11.2. Die durch den Weiterverkauf der Vorbehaltsware, gleich ob roh, vereinigt oder verarbeitet, entstehenden Forderungen an Dritte werden vom Auftraggeber schon jetzt mit allen Nebenrechten, der dem Auftragnehmer zustehenden Forderungen samt Zinsen und Kosten an den Auftragnehmer abgetreten, unabhängig davon, ob die Vorbehaltsware roh oder nach Bearbeitung oder Vereinigung an einem oder mehrere Abnehmer veräußert wird. Der Auftraggeber ist verpflichtet, diesbezügliche Informationen an den Auftragnehmer zu erteilen. Der Auftraggeber ist verpflichtet, die Abtretung seinem Abnehmer bekannt zu geben. Der Auftragnehmer ist jederzeit berechtigt, dem Abnehmer die Abtretung der Forderung offen zu legen.

12. Gültigkeit

12.1. Dieser Vertrag wird rechtsgültig, wenn er vom Auftragnehmer unterfertigt ist. Mündliche Vereinbarungen und Nebenabreden haben nur nach schriftlicher Bestätigung durch den Auftragnehmer Gültigkeit.
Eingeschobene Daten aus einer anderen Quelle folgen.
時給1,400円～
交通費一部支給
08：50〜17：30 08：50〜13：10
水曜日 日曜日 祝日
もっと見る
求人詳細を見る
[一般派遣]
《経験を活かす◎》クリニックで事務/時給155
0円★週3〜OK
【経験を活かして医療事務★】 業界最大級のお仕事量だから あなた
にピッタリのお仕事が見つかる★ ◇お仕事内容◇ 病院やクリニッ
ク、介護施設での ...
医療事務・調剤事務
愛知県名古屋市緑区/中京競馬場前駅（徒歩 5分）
12.2. Die vom Auftragnehmer gelegten Angebote haben grundsätzlich eine Gültigkeit von 4 Wochen. Sollte das Angebot vom Auftraggeber nicht angenommen werden, so erlischt die Gültigkeit des Angebotes 4 Monate nach Angebotslegung.

13. Gerichtsstand

Gerichtsstand ist Ried im Innkreis. Der Auftragnehmer kann wahlweise auch am allgemeinen Gerichtsstand des Auftraggebers oder einem anderen Gerichtsstand klagen. Es gilt österreichisches materielles Recht.

14. Wohnbauförderung

Die Erlangung einer Wohnbau- oder anderen Förderung liegt ausschließlich im Bereich des Bauherrn (Auftraggeber). Der Auftraggeber bestätigt, dass ihm vom Auftragnehmer (Unternehmer) diesbezüglich keinerlei Zusagen gemacht wurden. Dem gegenständlichen Vertrag wurden keine Förderungen zugrunde gelegt.

15. Sonstige Vereinbarungen

15.1. Sind mehrere Personen Auftraggeber, so sind diese solidarisch gegenüber dem Auftragnehmer verpflichtet.

15.2. Die vom Auftragnehmer hergestellten Pläne bleiben ungeachtet allfälliger Bezahlung geistiges Eigentum des Auftragnehmers, Vervielfältigung und anderwärtige Verwendung ist dem Auftraggeber untersagt.

15.3. Eine Aufrechnung der Entgeltsforderung des Auftragnehmers diesem Vertrag mit Forderungen des Auftraggebers wird ausgeschlossen.

15.4. Der Unternehmer ist berechtigt, auf der Baustelle eine Tafel mit einem über dem äußeren Geschäftswortlaut gemäß § 66 GewO hinausgehenden Text oder mit Werbetexten anzubringen.